What is required: Lay out the text lines of every item as a JSON list of strings, one string per line. Skip blank lines and omit the pictures.

Stored data entries
= Beginning of Section =

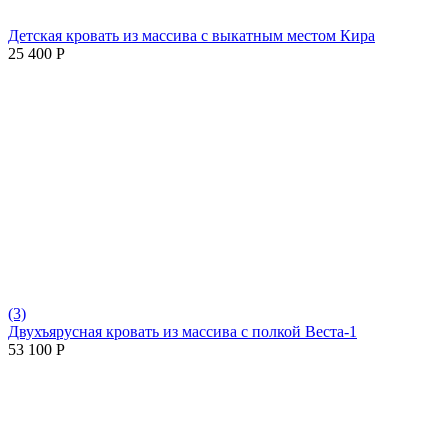
Детская кровать из массива с выкатным местом Кира
25 400
Р
(3)
Двухъярусная кровать из массива с полкой Веста-1
53 100
Р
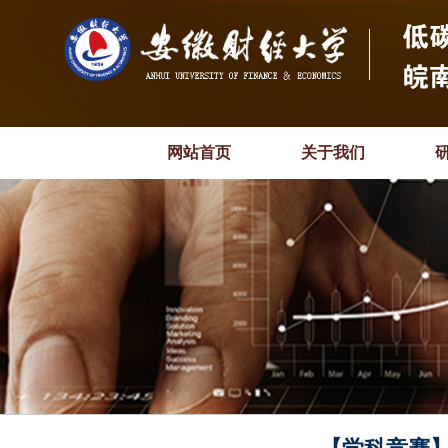
网站首页
关于我们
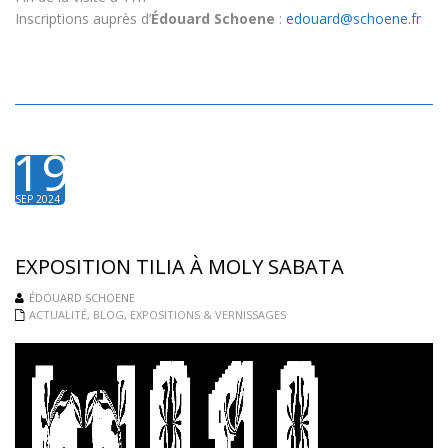
Inscriptions auprès d’
Édouard Schoene
:
edouard@schoene.fr
19
SEP 2024
EXPOSITION TILIA À MOLY SABATA
ÉDOUARD SCHOENE
ACTUALITÉ
,
BLOG
,
EXPOSITIONS & VERNISSAGES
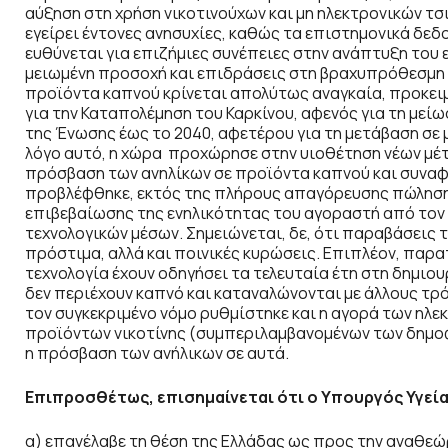
αύξηση στη χρήση νικοτινούχων και μη ηλεκτρονικών τ
εγείρει έντονες ανησυχίες, καθώς τα επιστημονικά δεδ
ευθύνεται για επιζήμιες συνέπειες στην ανάπτυξη του 
μειωμένη προσοχή και επιδράσεις στη βραχυπρόθεσμη 
προϊόντα καπνού κρίνεται απολύτως αναγκαία, προκει
για την Καταπολέμηση του Καρκίνου, αφενός για τη με
της Ένωσης έως το 2040, αφετέρου για τη μετάβαση σε μ
λόγο αυτό, η χώρα προχώρησε στην υιοθέτηση νέων μέ
πρόσβαση των ανηλίκων σε προϊόντα καπνού και συναφή
προβλέφθηκε, εκτός της πλήρους απαγόρευσης πώλησης
επιβεβαίωσης της ενηλικότητας του αγοραστή από τον 
τεχνολογικών μέσων. Σημειώνεται, δε, ότι παραβάσεις 
πρόστιμα, αλλά και ποινικές κυρώσεις. Επιπλέον, παρατ
τεχνολογία έχουν οδηγήσει τα τελευταία έτη στη δημι
δεν περιέχουν καπνό και καταναλώνονται με άλλους τρόπ
τον συγκεκριμένο νόμο ρυθμίστηκε και η αγορά των ηλ
προϊόντων νικοτίνης (συμπεριλαμβανομένων των δημοφ
η πρόσβαση των ανήλικων σε αυτά.
Επιπροσθέτως, επισημαίνεται ότι ο Υπουργός Υγεία
α) επανέλαβε τη θέση της Ελλάδας ως προς την αναθε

= End of Section =

Answer space:
[
  "Детская кровать из массива с выкатным местом Кира",
  "25 400",
  "Р",
  "(3)",
  "Двухъярусная кровать из массива с полкой Веста-1",
  "53 100",
  "Р",
  "网站首页",
  "关于我们",
  "Inscriptions auprès d’",
  "Édouard Schoene",
  ":",
  "edouard@schoene.fr",
  "19",
  "SEP 2024",
  "EXPOSITION TILIA À MOLY SABATA",
  "ÉDOUARD SCHOENE",
  "ACTUALITÉ",
  ",",
  "BLOG",
  ",",
  "EXPOSITIONS & VERNISSAGES",
  "αύξηση στη χρήση νικοτινούχων και μη ηλεκτρονικών τ",
  "εγείρει έντονες ανησυχίες, καθώς τα επιστημονικά δεδ",
  "ευθύνεται για επιζήμιες συνέπειες στην ανάπτυξη του ",
  "μειωμένη προσοχή και επιδράσεις στη βραχυπρόθεσμη ",
  "προϊόντα καπνού κρίνεται απολύτως αναγκαία, προκει",
  "για την Καταπολέμηση του Καρκίνου, αφενός για τη με",
  "της Ένωσης έως το 2040, αφετέρου για τη μετάβαση σε μ",
  "λόγο αυτό, η χώρα προχώρησε στην υιοθέτηση νέων μέ",
  "πρόσβαση των ανηλίκων σε προϊόντα καπνού και συναφή",
  "προβλέφθηκε, εκτός της πλήρους απαγόρευσης πώλησης",
  "επιβεβαίωσης της ενηλικότητας του αγοραστή από τον ",
  "τεχνολογικών μέσων. Σημειώνεται, δε, ότι παραβάσεις ",
  "πρόστιμα, αλλά και ποινικές κυρώσεις. Επιπλέον, παρατ",
  "τεχνολογία έχουν οδηγήσει τα τελευταία έτη στη δημι",
  "δεν περιέχουν καπνό και καταναλώνονται με άλλους τρόπ",
  "τον συγκεκριμένο νόμο ρυθμίστηκε και η αγορά των ηλ",
  "προϊόντων νικοτίνης (συμπεριλαμβανομένων των δημοφ",
  "η πρόσβαση των ανήλικων σε αυτά.",
  "Επιπροσθέτως, επισημαίνεται ότι ο Υπουργός Υγεία",
  "α) επανέλαβε τη θέση της Ελλάδας ως προς την αναθε"
]